What to produce
Only certain lines below are wanted: those starting at the line containing "A meeting of" and ending at the line containing "The Budigalian and Langhian GSSPs", both included, each retyped exactly.

Records to process
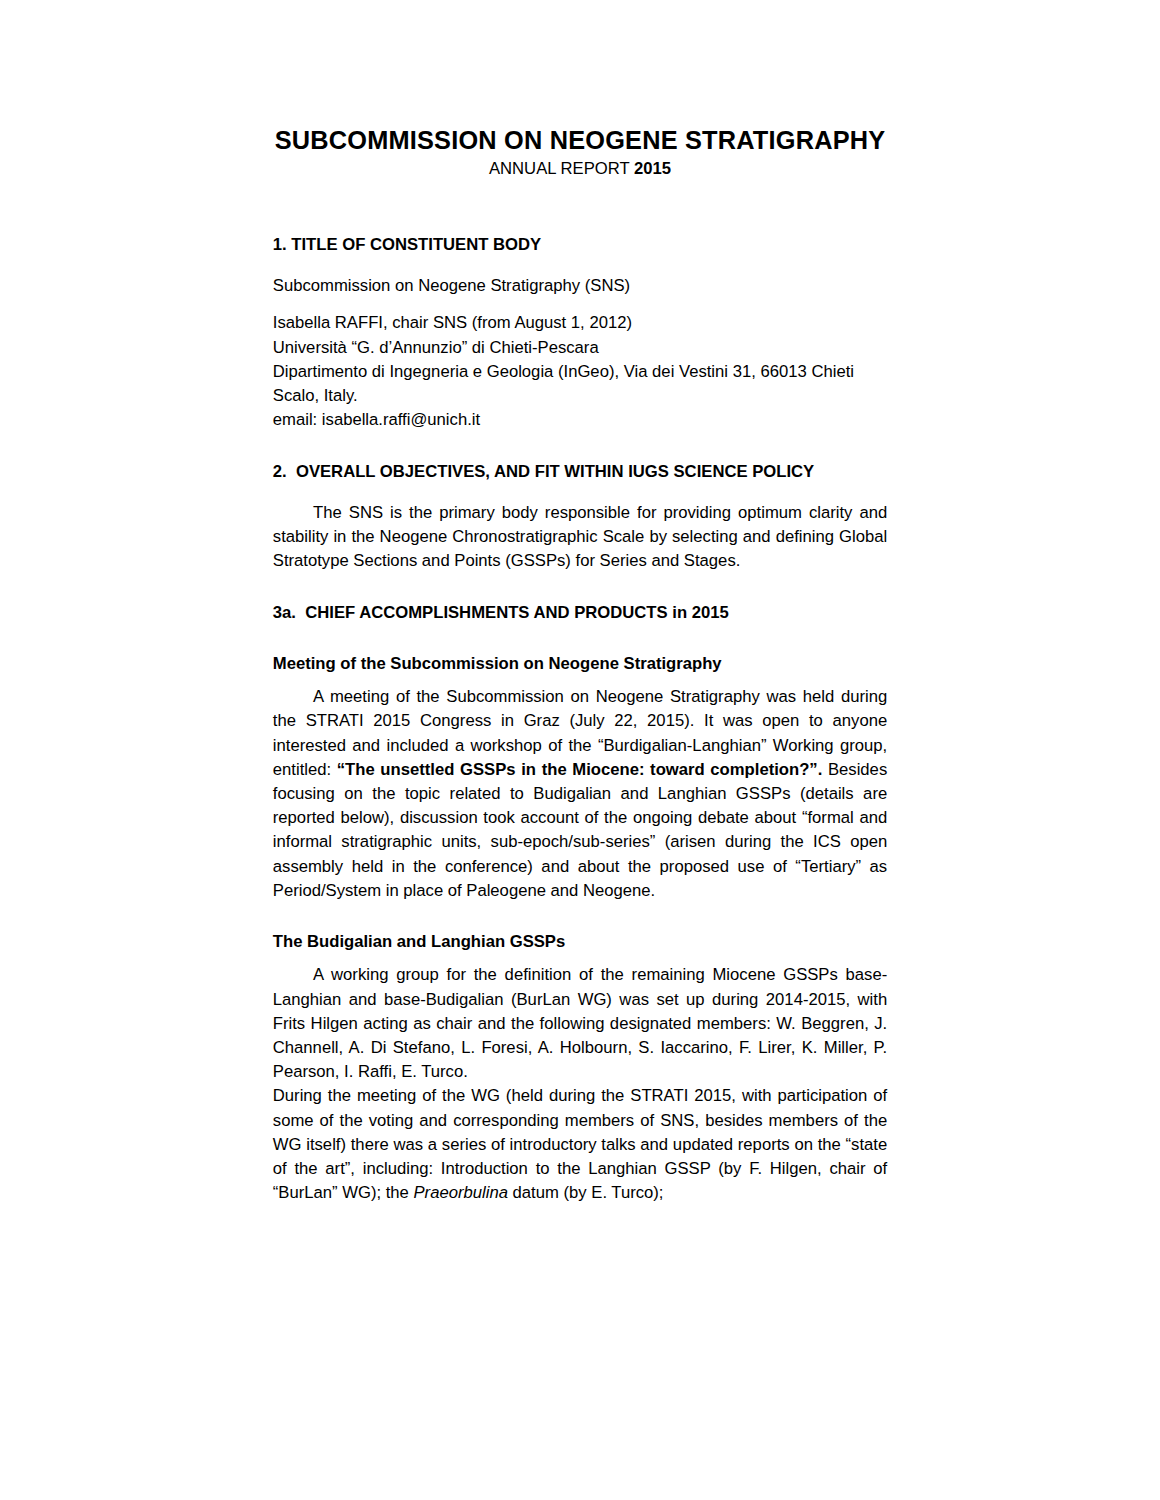SUBCOMMISSION ON NEOGENE STRATIGRAPHY
ANNUAL REPORT 2015
1. TITLE OF CONSTITUENT BODY
Subcommission on Neogene Stratigraphy (SNS)
Isabella RAFFI, chair SNS (from August 1, 2012)
Università “G. d’Annunzio” di Chieti-Pescara
Dipartimento di Ingegneria e Geologia (InGeo), Via dei Vestini 31, 66013 Chieti Scalo, Italy.
email: isabella.raffi@unich.it
2. OVERALL OBJECTIVES, AND FIT WITHIN IUGS SCIENCE POLICY
The SNS is the primary body responsible for providing optimum clarity and stability in the Neogene Chronostratigraphic Scale by selecting and defining Global Stratotype Sections and Points (GSSPs) for Series and Stages.
3a. CHIEF ACCOMPLISHMENTS AND PRODUCTS in 2015
Meeting of the Subcommission on Neogene Stratigraphy
A meeting of the Subcommission on Neogene Stratigraphy was held during the STRATI 2015 Congress in Graz (July 22, 2015). It was open to anyone interested and included a workshop of the “Burdigalian-Langhian” Working group, entitled: “The unsettled GSSPs in the Miocene: toward completion?”. Besides focusing on the topic related to Budigalian and Langhian GSSPs (details are reported below), discussion took account of the ongoing debate about “formal and informal stratigraphic units, sub-epoch/sub-series” (arisen during the ICS open assembly held in the conference) and about the proposed use of “Tertiary” as Period/System in place of Paleogene and Neogene.
The Budigalian and Langhian GSSPs
A working group for the definition of the remaining Miocene GSSPs base-Langhian and base-Budigalian (BurLan WG) was set up during 2014-2015, with Frits Hilgen acting as chair and the following designated members: W. Beggren, J. Channell, A. Di Stefano, L. Foresi, A. Holbourn, S. Iaccarino, F. Lirer, K. Miller, P. Pearson, I. Raffi, E. Turco.
During the meeting of the WG (held during the STRATI 2015, with participation of some of the voting and corresponding members of SNS, besides members of the WG itself) there was a series of introductory talks and updated reports on the “state of the art”, including: Introduction to the Langhian GSSP (by F. Hilgen, chair of “BurLan” WG); the Praeorbulina datum (by E. Turco);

Problem solution
A meeting of the Subcommission on Neogene Stratigraphy was held during the STRATI 2015 Congress in Graz (July 22, 2015). It was open to anyone interested and included a workshop of the “Burdigalian-Langhian” Working group, entitled: “The unsettled GSSPs in the Miocene: toward completion?”. Besides focusing on the topic related to Budigalian and Langhian GSSPs (details are reported below), discussion took account of the ongoing debate about “formal and informal stratigraphic units, sub-epoch/sub-series” (arisen during the ICS open assembly held in the conference) and about the proposed use of “Tertiary” as Period/System in place of Paleogene and Neogene.
The Budigalian and Langhian GSSPs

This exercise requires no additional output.